To get started, you can reach out and touch something with your elbow. Do that now. Actually FEEL an object with your elbow. Something subtle, yet profound and powerful, happens when you connect the internal dots. Almost magical.
If its motion is connected and unbroken, nothing can oppose its strength…the functional use is unlimited.
If you are attuned to subtle energies, you may notice an immediate shift in your state of being. The mind clears; it enters the “gap between thoughts.” Body-mind-spirit integration makes a quantum shift into a different state of being. You feel very PRESENT. Your energy becomes even fuller, more coherent.
But some people may not be able to make these distinctions. Their prior experience makes such a thing unrecognizable. Many many people can’t really “feel” with their elbow. Instead, they “think about” feeling, creating a subject-object mental separation that disrupts the coherence.
This test helps them to make that distinction in their own minds.
So, how do we make the jump?
I find it helpful to do a before/after test to see if the connection has been made. Something that can be observed as well as experienced subjectively. It should be obvious enough to make the work of transforming the nervous system worthwhile, as well as fun.

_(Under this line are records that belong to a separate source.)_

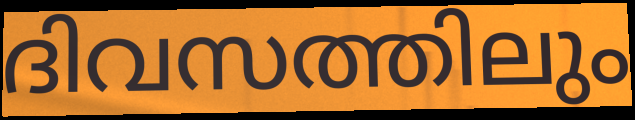
ദിവസത്തിലും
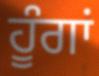
ਹੂੰਗਾਂ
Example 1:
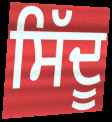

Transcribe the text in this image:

ਸਿੱਦੂ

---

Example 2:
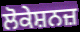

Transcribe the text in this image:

ਲੋਕੇਸ਼ਨਜ਼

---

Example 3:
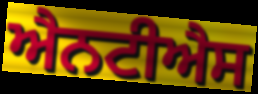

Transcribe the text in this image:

Once you become familiar with feeling something external (wall, door, chair, another person), then you shift to feeling your elbow internally. You use your interception to locate the elbow in your nervous system’s map of your body. The information is all there, just sleeping.
In the video below, I start by testing an external feeling, something outside the body
. In the “before,” I test the power of Maria’s muscles by pushing on her forearm in a way that is difficult for anyone to resist using muscular contraction: across her body. The arm collapses easily, as expected. She is easily uprooted.
Then, in the “after,” Maria reaches out and touches the wall with her elbow. This is not done mechanically. She reaches her elbow out to sense the feeling of it. In doing so, she opens the shoulder joint, extending the arm rather than just pushing it out. Now I push on her other arm with many times the amount of force.
The arm is unmoved. Maria’s whole body becomes much more powerful. Instantly. She remains effortlessly rooted.
In the second demonstration, she tries it by feeling her other elbow, the one not touching the wall. She moves away from the wall and reaches her active elbow into my hand. This is harder to do, but with practice it becomes very effective. Feeling requires shifting to a different part of the brain than thinking. Same result though: rooted and powerful.
In the third demonstation, she reaches out with her elbow as if to execute an elbow strike. When driven by the shoulder, this is easy to collapse and uproot (as seen in the “before”). But if she FEELS my hand with her elbow, she activates her zhou jin and is rooted and powerful.
If its motion is connected and unbroken, nothing can oppose its strength…the functional use is unlimited.
Of course, all this takes training. You are not just learning a new trick. This is a whole new way of being. And with it comes presence, confidence, peace, clarity, and effortless power.
The power of the elbow gate! “The functional use is unlimited.”